Let's first highlight the best possible spin on this. Progressives believe that stronger gun control laws would prevent mass shootings like this, and they are incensed at politicians who differ from them on the issue. To them, tweeting mealy-mouthed "thoughts and prayers" is a way to duck the issue, to pretend that nothing can be done. It's a show of hypocrisy and cowardice, one that leads to the deaths of innocent people.

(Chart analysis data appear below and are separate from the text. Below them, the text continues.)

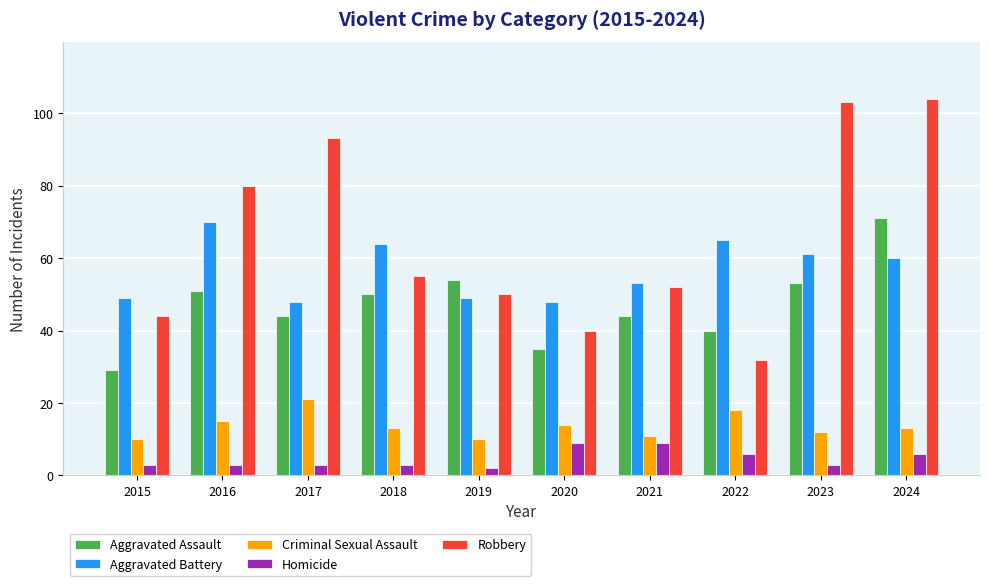

At which category is the sum across all series the highest?

2024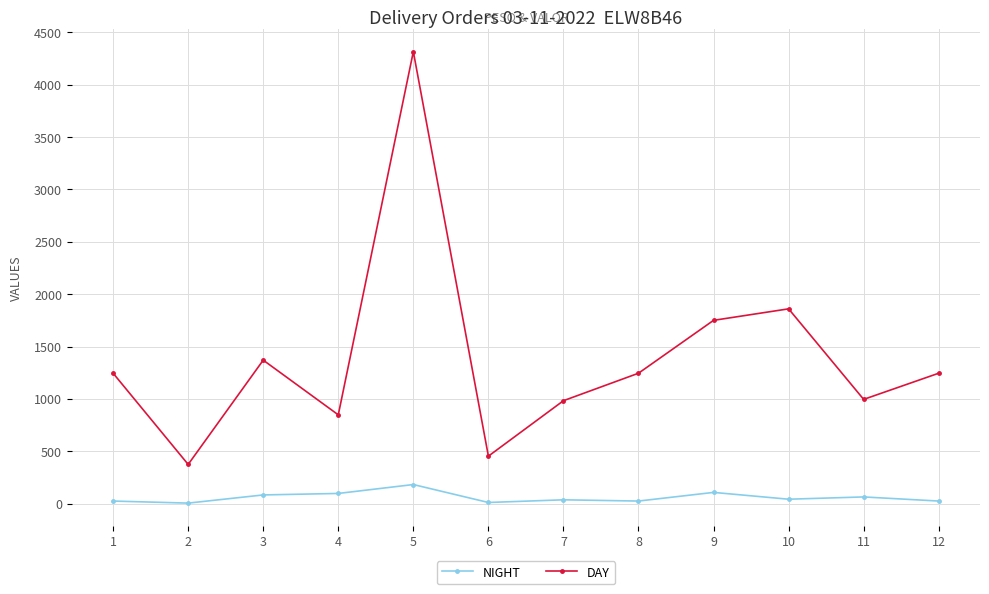

Which series has the largest total across all categories?

DAY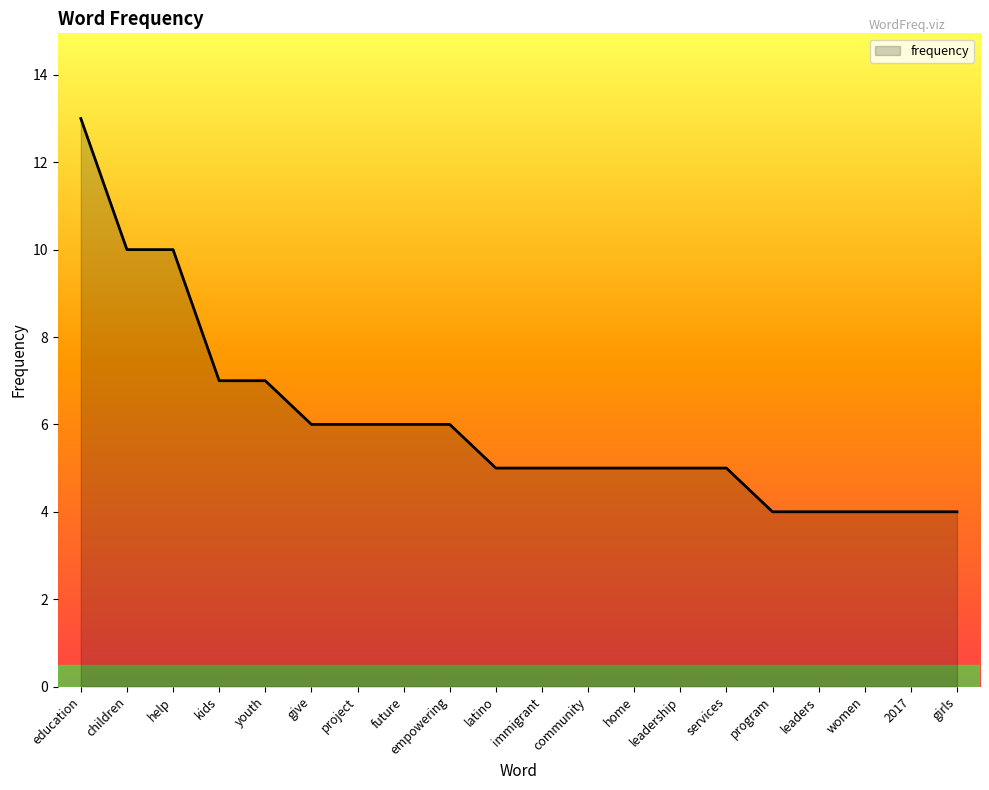

What is the difference between the maximum and minimum values?

9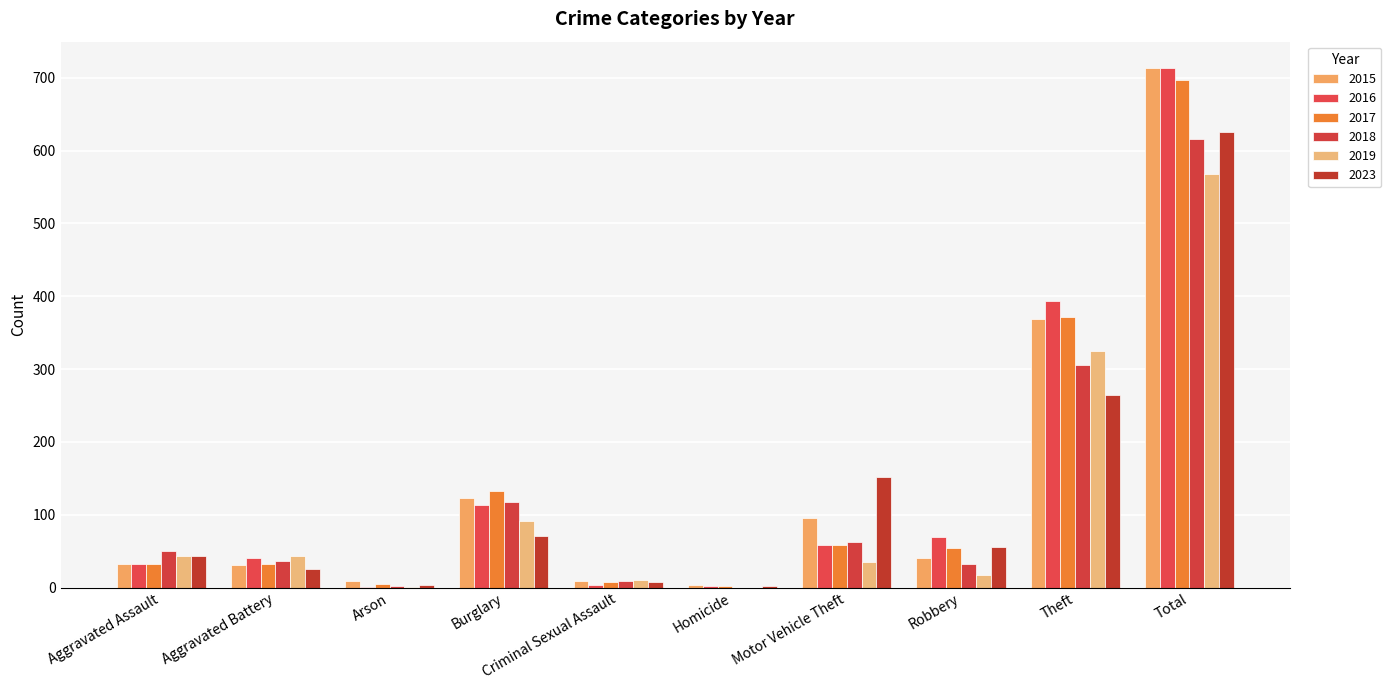

Rank the series at Motor Vehicle Theft from highest to lowest value.

2023, 2015, 2018, 2016, 2017, 2019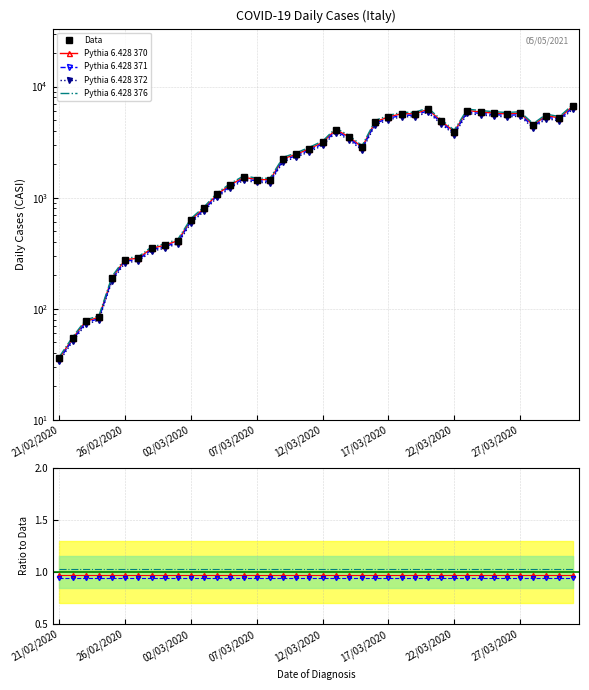

True or false: Pythia 6.428 371 and Pythia 6.428 372 intersect in this chart.

False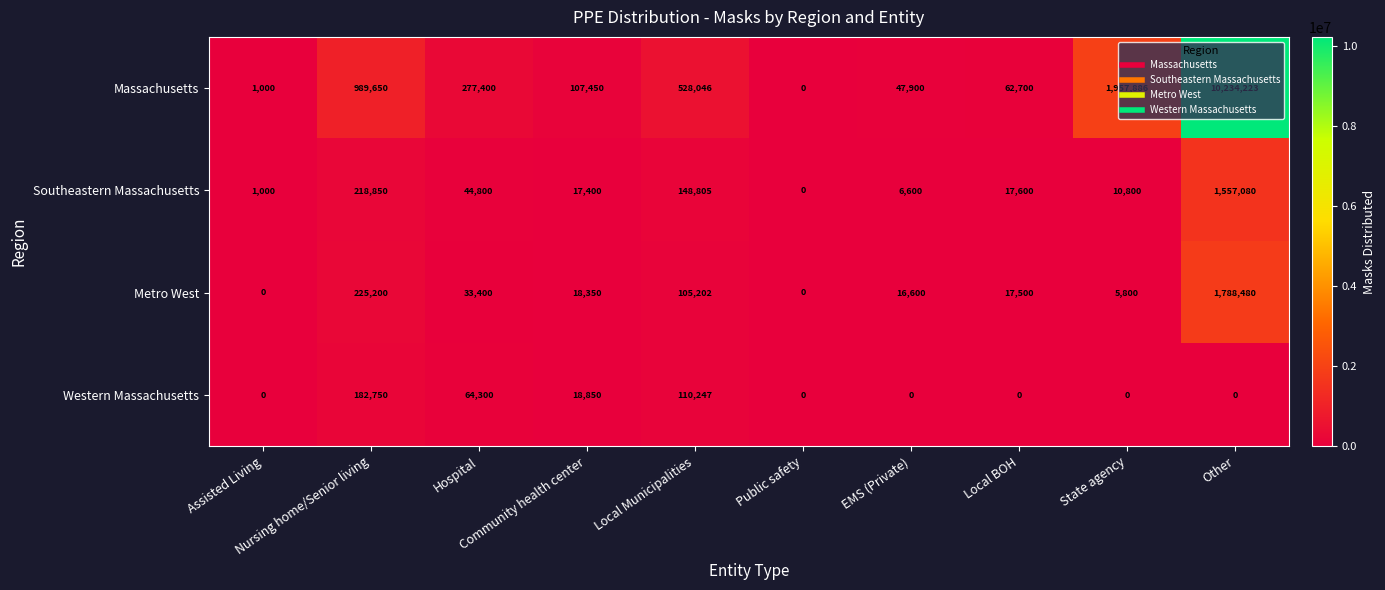

Count the Western Massachusetts values in the range 0 to 64300.

8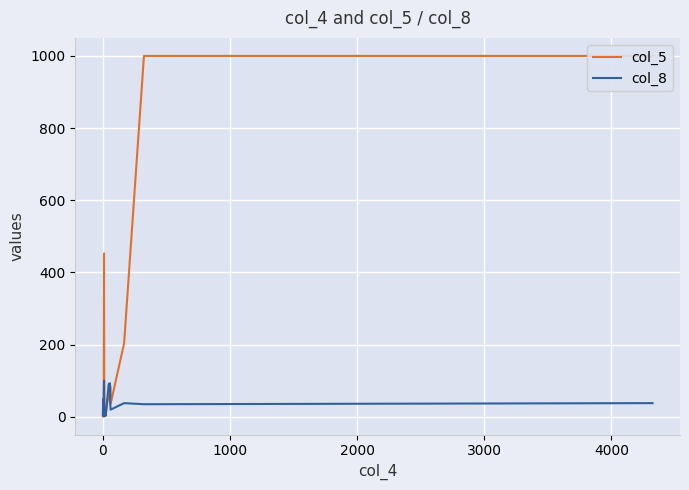

What is the label of the 8th point from the right?

7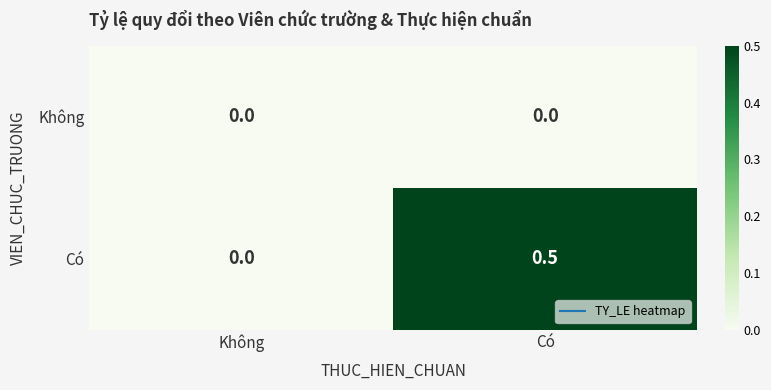

Which series has the largest range (max minus min)?

Có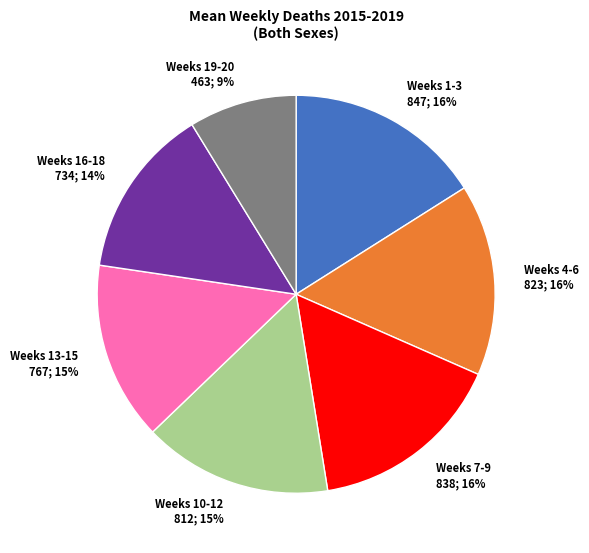

What percentage is the Weeks 16-18 734; 14% slice, to the nearest percent?

14%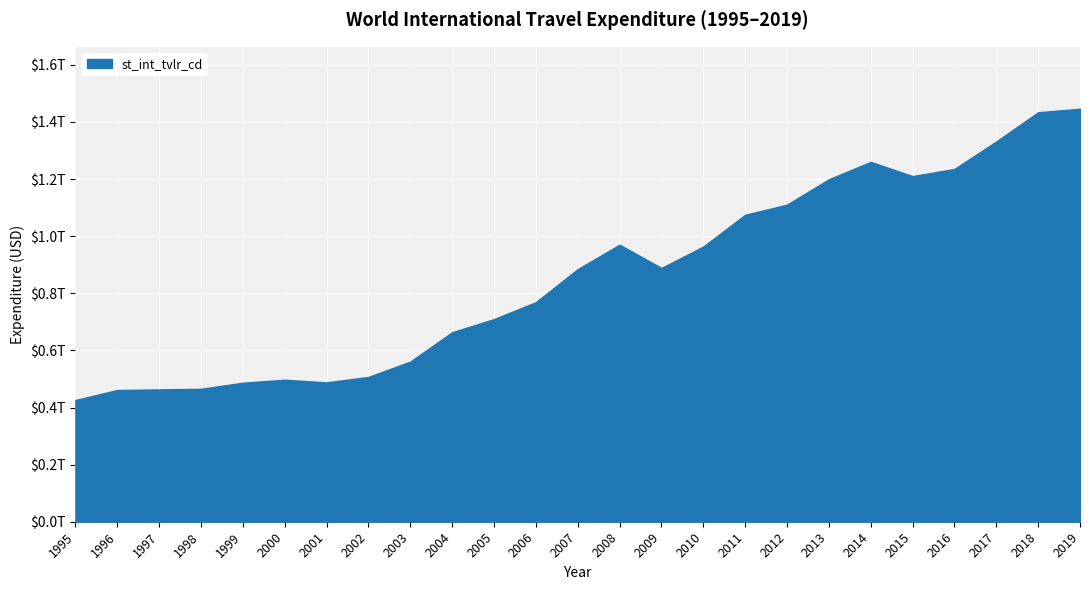

Between 1998 and 2009, which is larger?

2009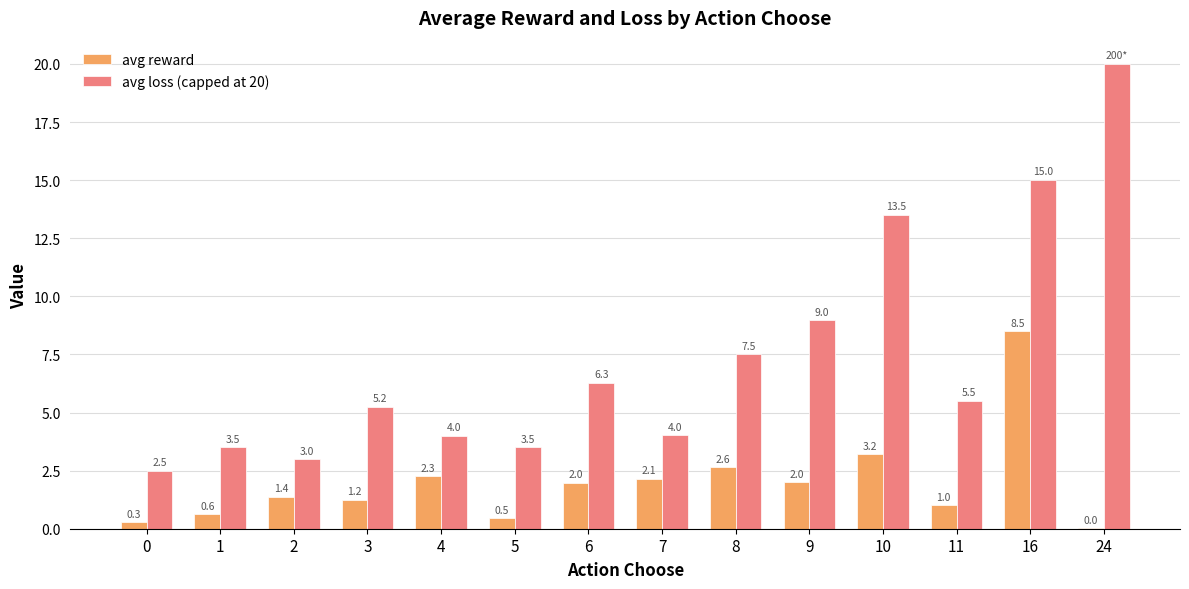

Which series has the widest spread of values?

avg loss (capped at 20)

The debate over gun control is a valid one. But it doesn't take away from the fractal stupidity of this response. Besides the fact that guns are clearly here to stay (think about what it would take to push the U.S. to a European-style situation), of course politicians are going to give mealy-mouthed, empty reactions to developing live situations where no facts are known. And have you absolutely no awareness of the irony of attacking fruitless online signaling with an orgy of fruitless online signaling? This Ted Cruz tweet is why there's gun violence, but quoting that Ted Cruz tweet and adding the f-word saves lives? Ted Cruz would not be a good president, but it's still not a good reason to emote like a petulant child.
The psychological mechanism is so obvious it's blinding. Tragedies evoke the same response in all of us to varying degrees. By exposing the randomness and cruelty of fate, they expose our own powerlessness and cause a deep psychological need to reassert some control over our lives and environment. Your tweet about gun control is going to do exactly the same thing as Mike Huckabee's intern's "thoughts and prayers" — zero, nada, zilch — but the first makes you feel like you can do something. That's an entirely understandable human response, but it's no reason to spit on people.
The #thoughtsandprayers critique is also explicitly directed at religious pietism — the idea that religious people are putting their fervor in the wrong place, retreating to piety instead of engagement. But is that fair?
Even if it doesn't move your needle, prayer does change lives, almost always for the better and often dramatically so. That ought to be one of the most uncontroversial factual statements possible. Lasting change in the world happens only when hearts are changed. The rest, including the politics, important as they are, follows. The history of every successful cultural and political movement shows this.
In fact you might even say, as Christians are required to believe, that praying is the most potent and subversive political action you can imagine. Maybe that's why it makes some people angry.